PASSAGE SHOWN:
○ ○ ○ ○
# Jack in the Box Founder/CEO Seriously Injured in Bus Accident



## Beresford (Mar 30, 2006)

Coverage here (WARNING: GRAPHIC):





Website with updates here:
https://hangintherejack.com/

Looks like he was wearing a nice two-button sack suit with braces when he was hit.


----------



## PedanticTurkey (Jan 26, 2008)

This is why I don't watch television.


----------



## Relayer (Nov 9, 2005)

Hmmm... I guess I don't get it.


----------



## Laxplayer (Apr 26, 2006)

Mmm, I love JITB. Get well soon, Jack.


----------



## Howard (Dec 7, 2004)

Wow,thank god he wasn't seriously injured.


----------



## eagle2250 (Mar 24, 2006)

^^Wasn't serious? Given the real "egg head" that he was, a bad crack in the skull could be really serious for Jack. Witnesses at the scene reported seeing a puddle of albumen on the street, where he landed. As a side note, I am pleased to tell you that Jack in the Box will soon be offering a 'really big' egg white omelet on their breakfast menu, for us weight conscious consumers!
○ ○ ○ ○
ENTRIES PROVIDED:
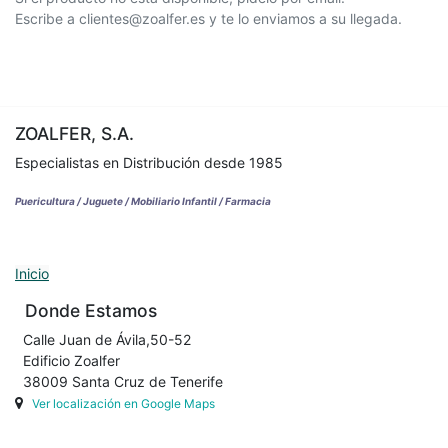
Escribe a clientes@zoalfer.es y te lo enviamos a su llegada.
ZOALFER, S.A.
Especialistas en Distribución desde 1985
Puericultura / Juguete / Mobiliario Infantil / Farmacia
Inicio
Donde Estamos
Calle Juan de Ávila,50-52
Edificio Zoalfer
38009 Santa Cruz de Tenerife
Ver localización en Google Maps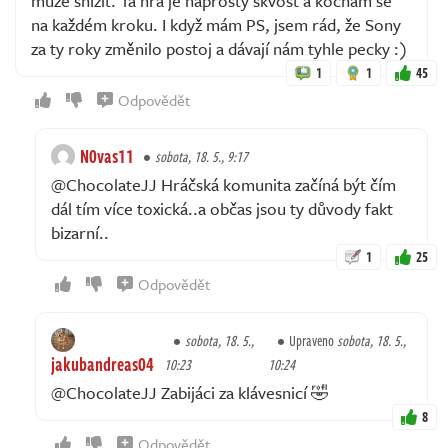
může snížit. Ta hra je naprostý skvost a kochám se
na každém kroku. I když mám PS, jsem rád, že Sony
za ty roky změnilo postoj a dávají nám tyhle pecky :)
1
1
45
Odpovědět
N0vas11
sobota, 18. 5., 9:17
@ChocolateJJ Hráčská komunita začíná být čím
dál tím více toxická..a občas jsou ty důvody fakt
bizarní..
1
25
Odpovědět
sobota, 18. 5.,
Upraveno
sobota, 18. 5.,
jakubandreas04
10:23
10:24
@ChocolateJJ Zabijáci za klávesnicí 🤣
8
Odpovědět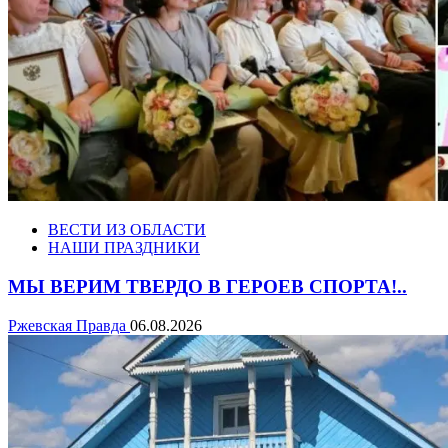
ВЕСТИ ИЗ ОБЛАСТИ
НАШИ ПРАЗДНИКИ
МЫ ВЕРИМ ТВЕРДО В ГЕРОЕВ СПОРТА!..
Ржевская Правда
06.08.2026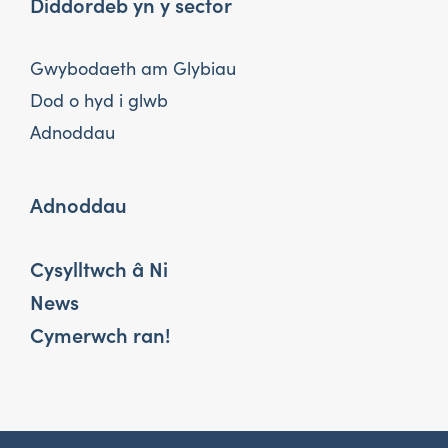
Diddordeb yn y sector
Gwybodaeth am Glybiau
Dod o hyd i glwb
Adnoddau
Adnoddau
Cysylltwch â Ni
News
Cymerwch ran!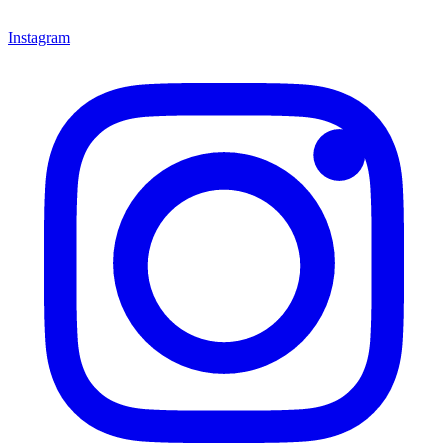
Instagram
○ ○ ○ ○
TASK LIST:
1. Write out everything in the Jack in the Box bus accident thread from "## Beresford (Mar" down to "he was hit.".
2. Extend the forum thread about the Jack in the Box founder's bus accident, picking up after its last post.

ANSWERS BELOW:
1.
## Beresford (Mar 30, 2006)

Coverage here (WARNING: GRAPHIC):





Website with updates here:
https://hangintherejack.com/

Looks like he was wearing a nice two-button sack suit with braces when he was hit.

2.
----------



## fenway (May 2, 2006)

I like the Xs for eyes as he lies there.


----------



## Howard (Dec 7, 2004)

eagle2250 said:


> ^^Wasn't serious? Given the real "egg head" that he was, a bad crack in the skull could be really serious for Jack. Witnesses at the scene reported seeing a puddle of albumen on the street, where he landed. As a side note, I am pleased to tell you that Jack in the Box will soon be offering a 'really big' egg white omelet on their breakfast menu, for us weight conscious consumers!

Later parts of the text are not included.